The effective nonrelativistic Compton profiles J (q,K) of H₂ and He {defined in terms of the absolute generalized oscillator strength (GOS), df (K,E)/dE, as J (q,K) = (2K³/E)[df (K,E)/dE], where q is (E−K²)/2K, with K the momentum transfer and E the energy loss} have been studied as a function of scattering angle by means of high energy electron impact spectroscopy (HEEIS) with an incident energy of 25 keV over an angular range of 3°–10°. It was found that the binary encounter limit is not reached until the x‐ray incoherent scattering factor reaches its large K asymptotic limit N, the number of target electrons. At 10° , the results of the Compton profiles of He and H₂ were fitted by least squares to a polynomial of the form Σ^m_n=1{a_n/[1+(q/ζ_n)²]ⁿ⁺²}, which leads to analytic expressions for the one electron momentum density and its integer powered moments.
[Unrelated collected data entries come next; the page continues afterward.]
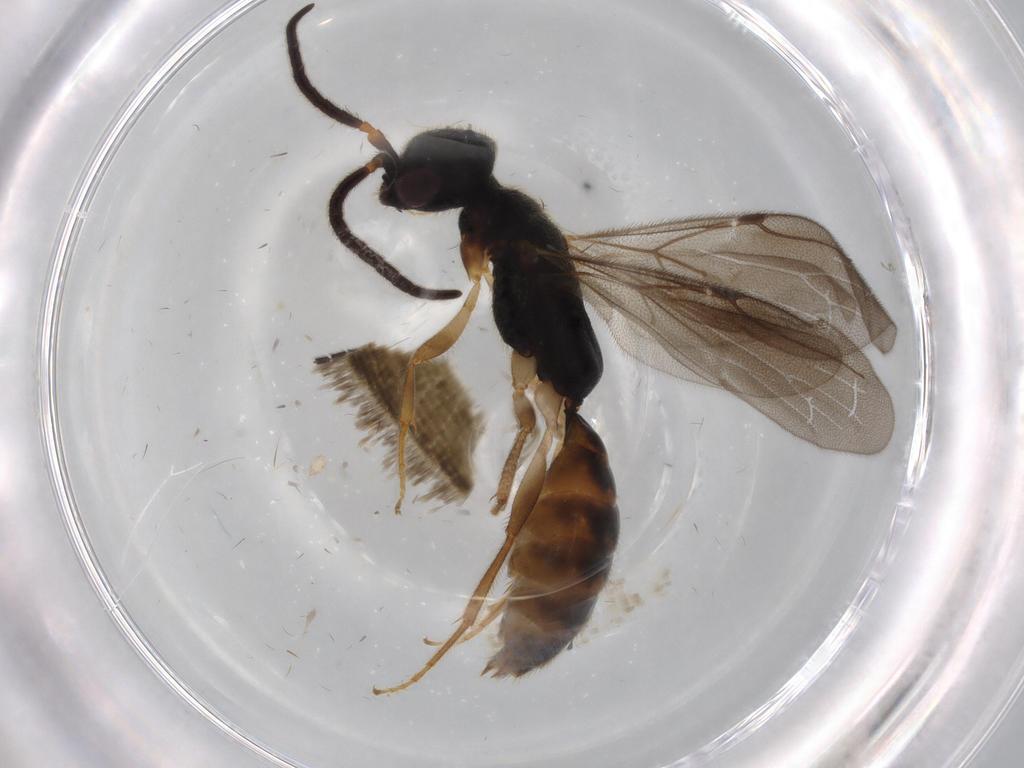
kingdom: Animalia
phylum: Arthropoda
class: Insecta
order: Hymenoptera
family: Bethylidae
The fits proved to be radically different for He and H₂. The experimental values for the moments of the momentum density function were found to be in excellent agreement with the best available theoretical results. In addition, the Compton profile of D₂ at 8° was measured and no significant deviations from the Compton profile for H₂ were observed. The new results reported here for H₂ clear up a disagreement between theory and experiment and suggest that quoted uncertainties in the previous studies were unrealistically small owing to improper analysis of systematic experimental errors.